* Passage to read *
══════════
There are applications of BMA out there that average over all sorts of things:

  • which individual data points are treated as outliers
  • different transformations of response and predictor variables in regressions
  • graphical models
    No particular reason not to average over different causal estimates although there might be some interpretational challenges

Model averaging provides a way to combine different estimates computed on the same data. Meta analytic approaches can then combine those model averaged estimates across databases.

1 Like

I agree with this comment. I am not sure whether this question is about the model itself (that is, the study population and all variables are defined identically and only the statistical model changes) or broader heterogeneity might exist (eg, exposure might be defined somewhat differently in different analyses). If models address the same question, it would make sense to combine their results. One good example is multiple imputation, in which we run the same analysis several times just changing the imputed value, and we then average the results. I always felt that the value of using different models to assess one question is that each model brings some strengths and the value is in having several estimates instead of one. For example, an article looked at the association between use of antibiotics in pregnancy and asthma in childhood (https://doi.org/10.1136/bmj.g6979); the cohort design resulted in a positive association and the sibling design did not. The interpretation was that the sibling design was better at controlling within-family confounding. We would not want to combine the estimates from those two analyses and loose the explanatory value of actually having two results.
══════════
* Given records *
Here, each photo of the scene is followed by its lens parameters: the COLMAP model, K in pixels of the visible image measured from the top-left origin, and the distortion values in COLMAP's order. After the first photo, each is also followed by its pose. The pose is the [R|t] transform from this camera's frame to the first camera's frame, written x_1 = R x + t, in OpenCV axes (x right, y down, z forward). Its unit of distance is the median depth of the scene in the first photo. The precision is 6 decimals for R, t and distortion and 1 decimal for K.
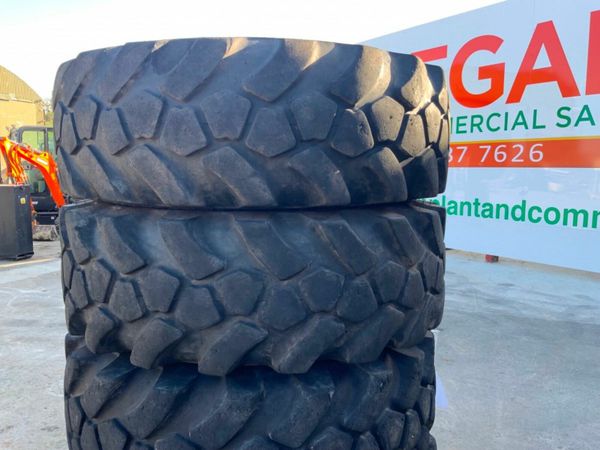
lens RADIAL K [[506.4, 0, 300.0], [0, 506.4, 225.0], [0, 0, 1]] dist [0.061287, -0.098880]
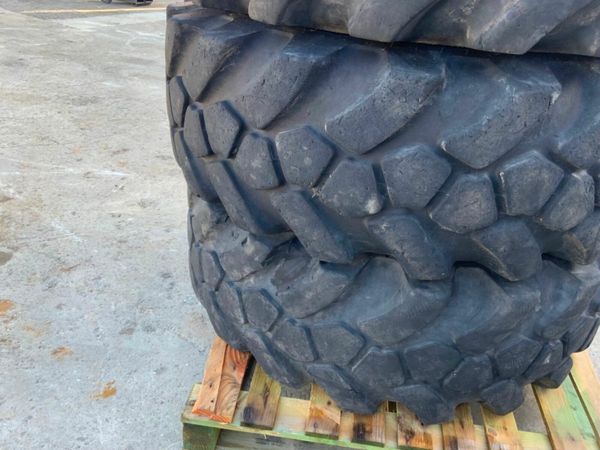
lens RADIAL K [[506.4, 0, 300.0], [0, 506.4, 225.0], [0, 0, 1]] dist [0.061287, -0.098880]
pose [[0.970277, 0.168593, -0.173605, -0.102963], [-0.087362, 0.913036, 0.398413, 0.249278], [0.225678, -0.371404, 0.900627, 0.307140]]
══════════
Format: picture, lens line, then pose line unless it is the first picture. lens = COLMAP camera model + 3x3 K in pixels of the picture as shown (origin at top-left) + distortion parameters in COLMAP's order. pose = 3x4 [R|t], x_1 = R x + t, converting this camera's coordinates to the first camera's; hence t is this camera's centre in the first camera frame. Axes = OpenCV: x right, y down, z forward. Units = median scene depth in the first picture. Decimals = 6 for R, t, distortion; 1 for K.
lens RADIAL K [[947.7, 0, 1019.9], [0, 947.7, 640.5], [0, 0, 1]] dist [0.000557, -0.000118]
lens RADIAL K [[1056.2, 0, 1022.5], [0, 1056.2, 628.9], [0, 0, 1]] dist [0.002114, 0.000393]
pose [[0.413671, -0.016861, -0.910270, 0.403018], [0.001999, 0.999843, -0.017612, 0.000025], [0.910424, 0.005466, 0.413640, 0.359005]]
══════════
* Work task *
Reproduce the passage of the model-averaging discussion between "Model averaging provides" and "estimates across databases.", inclusive.

* Result for this task *
Model averaging provides a way to combine different estimates computed on the same data. Meta analytic approaches can then combine those model averaged estimates across databases.